DOJ report alleges Biden-era misuse of FACE Act in abortion cases
DOJ says a review of more than 700,000 records found Biden-era abuse of the FACE Act, igniting a new fight over clinic access and federal enforcement.

The Justice Department on Tuesday put the FACE Act at the center of a new abortion and law-enforcement battle, releasing a report that accuses the Biden-era department of weaponizing a law meant to protect access to clinics and houses of worship. The report, from the DOJ Weaponization Working Group, said it reviewed more than 700,000 internal records and claimed the prior administration used federal power unevenly in politically charged cases.
The FACE Act, enacted in 1994 and signed by President Bill Clinton, bars force, threats of force and physical obstruction aimed at people seeking or providing reproductive health services, and at places of religious worship.

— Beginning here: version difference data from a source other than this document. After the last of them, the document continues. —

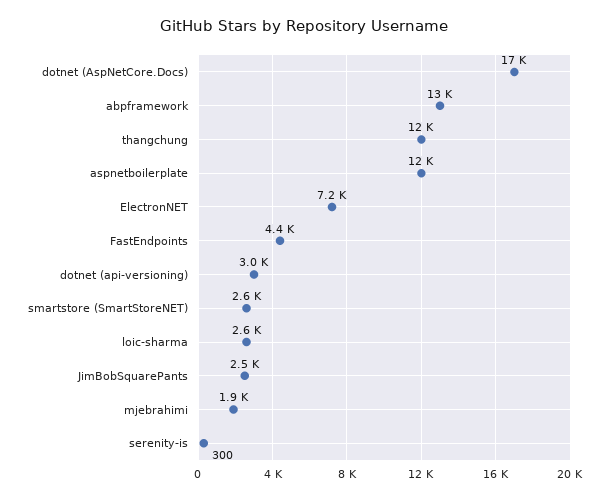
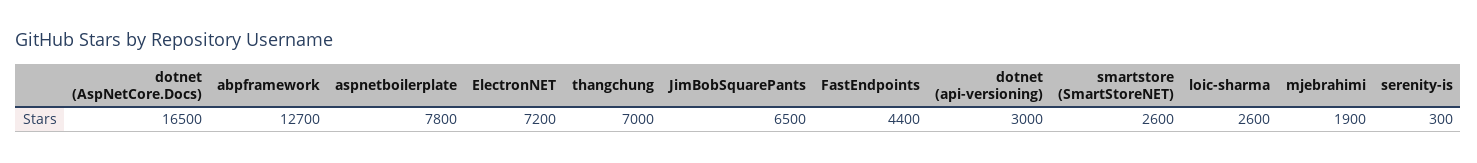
  {
    "dotnet (AspNetCore.Docs)": 16500,
    "abpframework": 12700,
-   "thangchung": 12000,
+   "thangchung": 7000,
-   "aspnetboilerplate": 12000,
+   "aspnetboilerplate": 7800,
    "ElectronNET": 7200,
    "FastEndpoints": 4400,
    "dotnet (api-versioning)": 3000,
    "smartstore (SmartStoreNET)": 2600,
    "loic-sharma": 2600,
-   "JimBobSquarePants": 2500,
+   "JimBobSquarePants": 6500,
    "mjebrahimi": 1900,
    "serenity-is": 300
  }

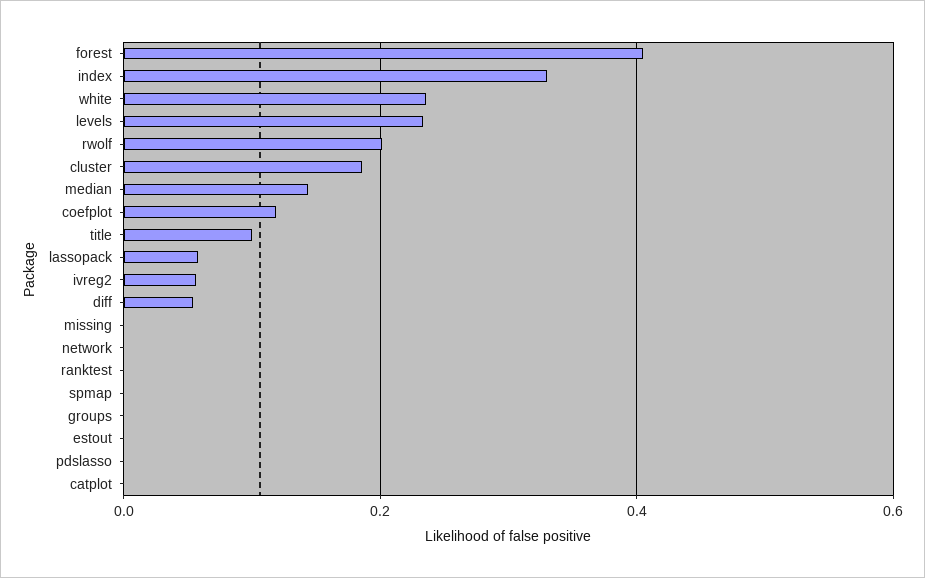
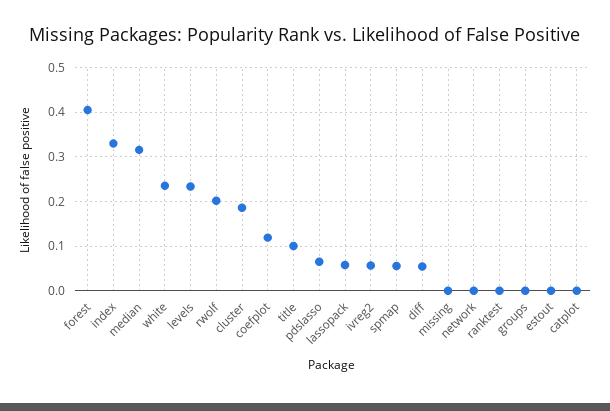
  {
    "forest": 0.4,
    "index": 0.32,
    "white": 0.24,
    "levels": 0.24,
    "rwolf": 0.2,
    "cluster": 0.18,
-   "median": 0.14,
+   "median": 0.32,
    "coefplot": 0.12,
    "title": 0.1,
    "lassopack": 0.06,
    "ivreg2": 0.06,
    "diff": 0.06,
    "missing": 0,
    "network": 0,
    "ranktest": 0,
-   "spmap": 0,
+   "spmap": 0.06,
    "groups": 0,
    "estout": 0,
-   "pdslasso": 0,
+   "pdslasso": 0.06,
    "catplot": 0
  }

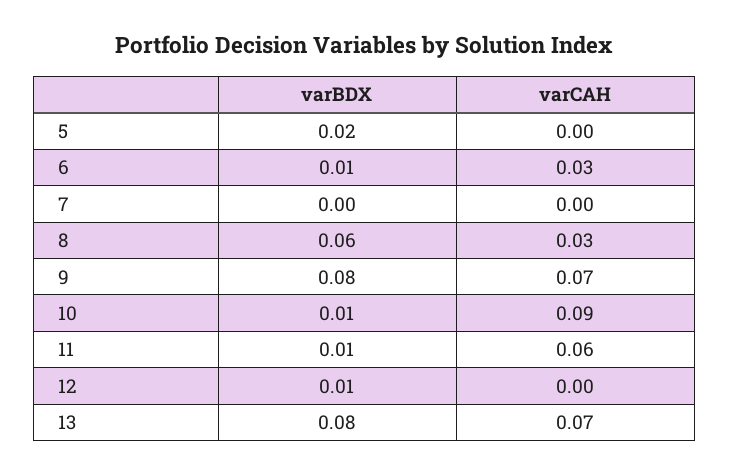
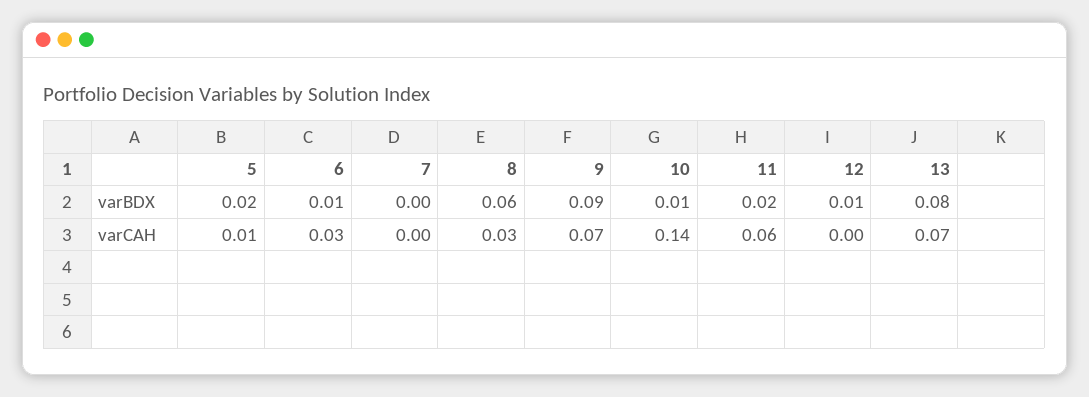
  {
    "varBDX": {
      "5": 0.02,
      "6": 0.01,
      "7": 0,
      "8": 0.06,
-     "9": 0.08,
+     "9": 0.09,
      "10": 0.01,
-     "11": 0.01,
+     "11": 0.02,
      "12": 0.01,
      "13": 0.08
    },
    "varCAH": {
-     "5": 0,
+     "5": 0.01,
      "6": 0.03,
      "7": 0,
      "8": 0.03,
      "9": 0.07,
-     "10": 0.09,
+     "10": 0.14,
      "11": 0.06,
      "12": 0,
      "13": 0.07
    }
  }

DOJ’s Civil Rights Division says it has brought more than 15 FACE actions in more than a dozen states, underscoring how often the statute has been used as a civil-rights tool in disputes over abortion access and protest conduct.
Acting Attorney General Todd Blanche said the Biden-era Justice Department created a “two-tiered system of justice” and cooperated with pro-abortion groups including the National Abortion Federation, Planned Parenthood and the Feminist Majority Foundation. The report also says the current department has already taken corrective steps, including civil settlements and personnel actions, as President Donald J. Trump issued full and unconditional pardons on January 23, 2025, to people his administration described as unfairly targeted under FACE.
The dispute lands at a moment when abortion access has become more dependent on state law after Dobbs, and when federal enforcement choices have become part of the political fight itself. Supporters of the new report argue that FACE was turned into a selective weapon. Critics say that claim overlooks the broader enforcement record, including Biden-era actions that also targeted attacks on pregnancy resource centers and other anti-abortion facilities, not just clinic blockades.
Recent DOJ reproductive-rights cases show that pattern in practice. The department’s archive includes a January 16, 2025 Texas FACE guilty plea, a June 14, 2024 guilty plea announcement in Florida and a December 20, 2024 conviction in another Florida case involving pregnancy resource centers. In Manhattan, Bevelyn Beatty Williams was sentenced to 41 months for violating FACE in connection with interference at a reproductive health center, while in Florida Gabriella Oropesa was convicted in a conspiracy targeting employees of pro-life pregnancy help centers.
The larger question now is whether the new report marks a durable shift in how the federal government will read and enforce FACE, or another turn in a long-running fight over who gets protected when clinic protests cross the line.